- _What to work on_: In the records below, tally every line containing "Arsenal". Report only the total.

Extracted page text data
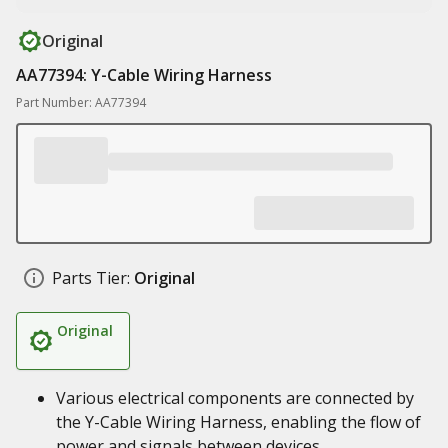
Original
AA77394: Y-Cable Wiring Harness
Part Number: AA77394
Parts Tier:
Original
Original
Various electrical components are connected by
the Y-Cable Wiring Harness, enabling the flow of
power and signals between devices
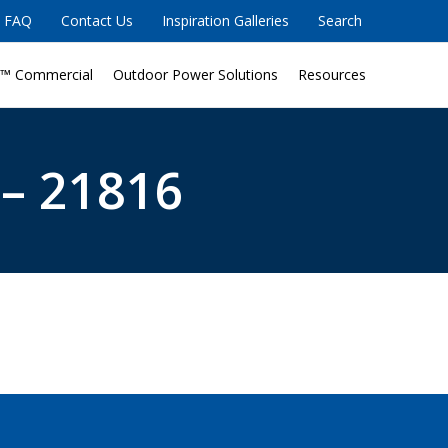
FAQ
Contact Us
Inspiration Galleries
Search
™ Commercial
Outdoor Power Solutions
Resources
 – 21816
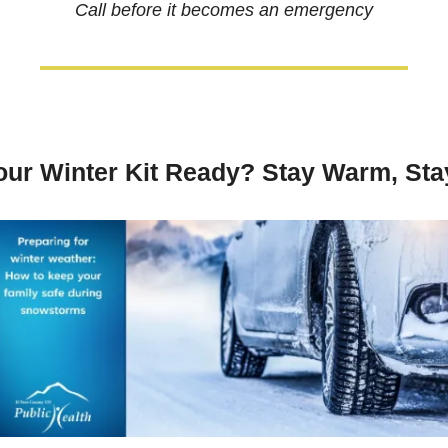
Call before it becomes an emergency
our Winter Kit Ready? Stay Warm, Sta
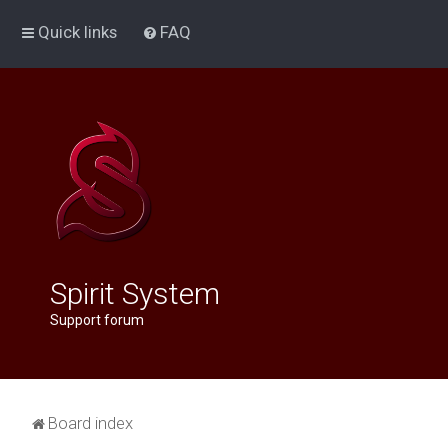
Quick links
FAQ
Spirit System
Support forum
Board index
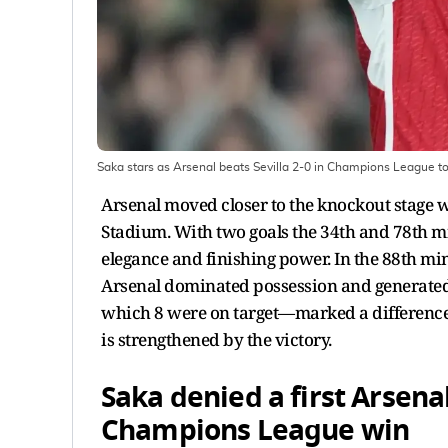
Saka stars as Arsenal beats Sevilla 2-0 in Champions League to 
Arsenal moved closer to the knockout stage w
Stadium. With two goals the 34th and 78th m
elegance and finishing power. In the 88th min
Arsenal dominated possession and generated
which 8 were on target—marked a difference f
is strengthened by the victory.
Saka denied a first Arsena
Champions League win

- _Task answer_: 3